Мой добрый друг - страница 11



– Ну что? – с нетерпением спросил Сербин.

– Поговорили.

– И что?

– Ничего он мне не сказал.

– Черт! – ругнулся Сербин.

– Но у меня сложилось впечатление, что он что-то знает.

– Он намекнул?

– Нет. Мне показалось, он хотел что-то сказать, но не решился.

– Может, ещё раз встретиться?

– Я на это рассчитываю.

– Он обещал позвонить?

– Нет, но я буду ждать.

– А если не позвонит?

Я развёл руками.

– А что у вас? – задал и я свой вопрос.

– Военные ответили, что буксир действительно находился в том месте в связи с поломкой.

– Опросите команду, – предложил я. – Возможно, они что-то видели.

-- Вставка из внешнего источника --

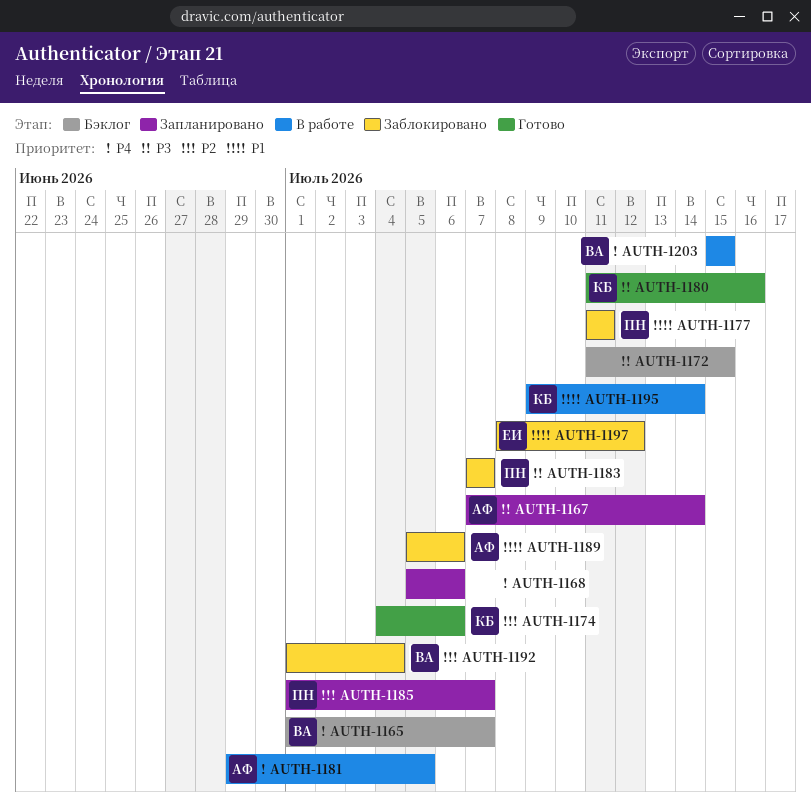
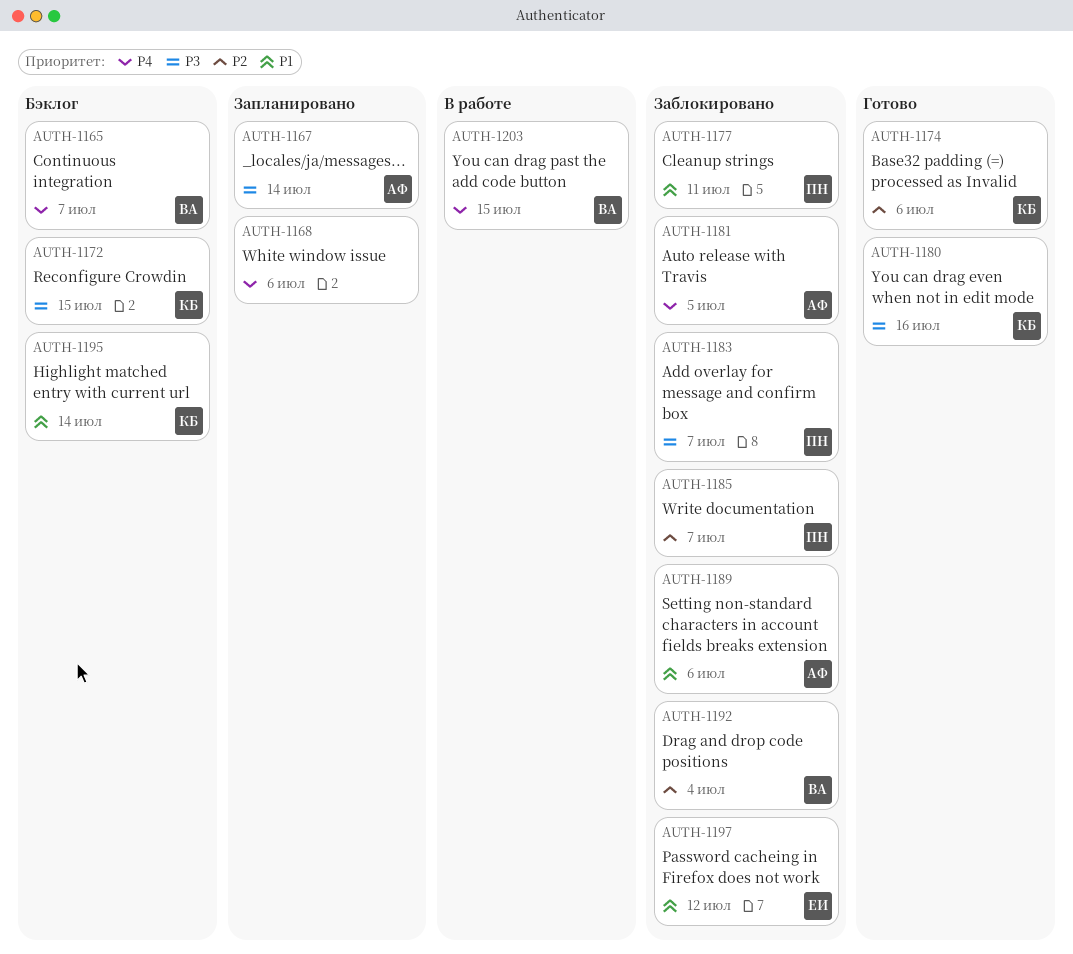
AUTH-1172, owner: none -> КБ
AUTH-1181, status: В работе -> Заблокировано
AUTH-1185, status: Запланировано -> Заблокировано
AUTH-1195, status: В работе -> Бэклог

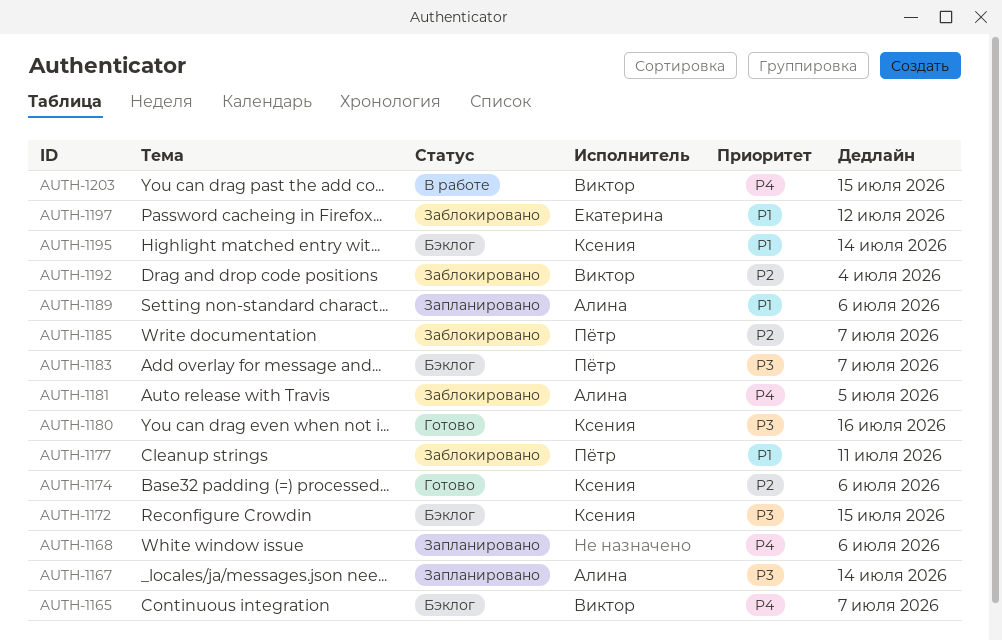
AUTH-1183, status: Заблокировано -> Бэклог
AUTH-1189, status: Заблокировано -> Запланировано

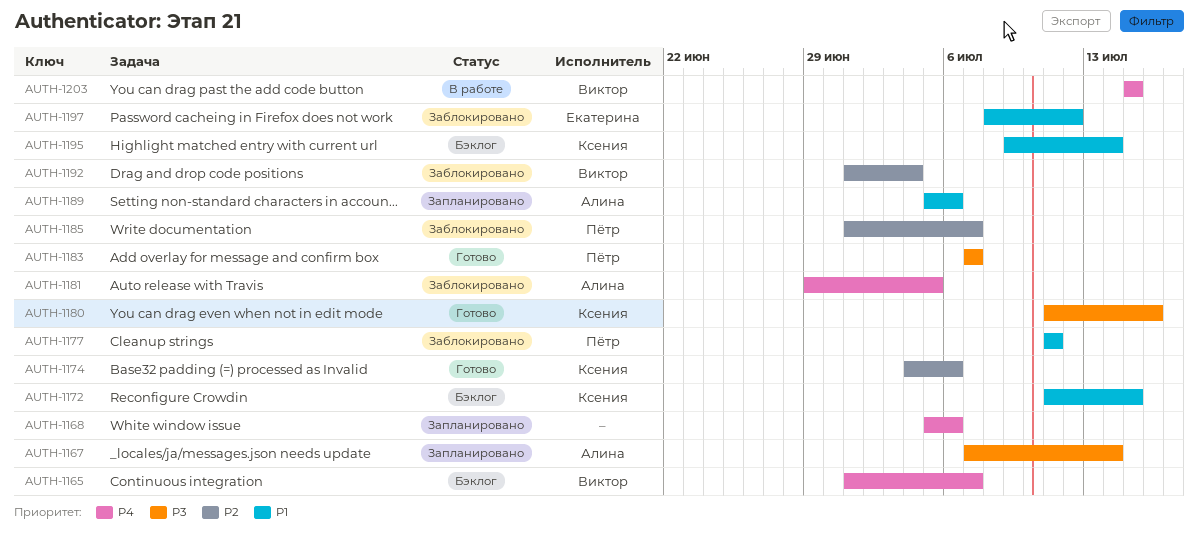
AUTH-1172, priority: P3 -> P1
AUTH-1183, status: Бэклог -> Готово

Мы сели на скамейку. Парусник бросил якорь. Команда ловко убрала паруса, и теперь мачты, растопырив реи, напоминали осыпавшуюся новогоднюю ёлку в конце января. Чайки, толкая друг друга и крича, терзали тело какой-то рыбины, прибитой к берегу. Мы посидели ещё немного, прошлись вдоль берега и попрощались.

Бухта Теляковского

Вернувшись в номер, я не покидал его до конца дня. Устроившись поудобнее в кресле, читал Гроция. Бугрим в тот день так и не позвонил. На следующий день я пошёл бродить по городу. С Тигровой сопки свернул на Алеутскую и наткнулся на странный памятник. Человек стоял, широко расставив ноги, взяв руки в бока. Голова его напоминала бильярдный шар, смотрел он дерзко, с вызовом. Я пытался угадать, кто это, но безуспешно. Оказалось, это был Юл Бриннер. Я недоумевал: каким ветром сюда занесло этого бритоголового парня из знаменитого американского вестерна «Великолепная семёрка»? Вместе со школьным другом мы посмотрели фильм трижды. Мы повторяли брошенные им фразы таким же небрежным тоном, вырабатывали его самоуверенную походку и умение в мгновение ока выхватывать из кобуры кольт. Мы и не подозревали, что этот лысый кумир, укрощавший бандитов на диком Западе, – наш земляк. За памятником, на возвышенности, стоял трёхэтажный дом в стиле модерн. Как сообщалось на мемориальной доске, прикреплённой к дому, здесь в 1920-м родился Юлий Борисович.

После долгих скитаний вернувшись на Алеутскую в виде памятника, Юл принёс с собой запахи американских прерий, привкус рыжей пыли, оседающей на гривах вспотевших коней, и непреодолимый соблазн увидеть всё это… Размышления о мальчишке, с родителями подавшемся за океан, навели на мысль о том, что, возможно, благодаря таким как он, Владивосток напоминает дом, в котором не заперты двери, гуляют сквозняки, куда запросто заходят знакомые и не очень знакомые люди и где навсегда поселилось ожидание чего-то необычного…

Пошатавшись по городу, я забрёл в кафе и за чашкой кофе продолжил читать Гроция. Улитка движется быстрее, чем я читал. Толстый том был напичкан мудростью древних. Я прочитывал фразу или абзац, осмысливал написанное, затем перечитывал ещё несколько раз. С помощью умных людей, живших на земле в разное время, дотошный Гуго пытался понять природу поведения человека: что лежит в основе конфликтов, которые он то и дело затевает? почему постоянно ведёт войны со всем, что его окружает? отчего не может жить достойно и великодушно? «Откуда у вас вражды и распри? – спрашивал он, цитируя Иакова. – Не отсюда ли – от вожделений ваших, воюющих в членах ваших? Желаете – и не имеете, убиваете и завидуете – и не можете достигнуть; препираетесь и враждуете – и не имеете потому, что не просите; просите – и не получаете потому, что просите не на добро, а чтобы употребить для ваших вожделений». «Ни одна война не имеет иных источников, кроме пороков…» – считал Плутарх. «Из вожделений рождаются ненависть, распри, раздоры, восстания, войны», – полагал Цицерон.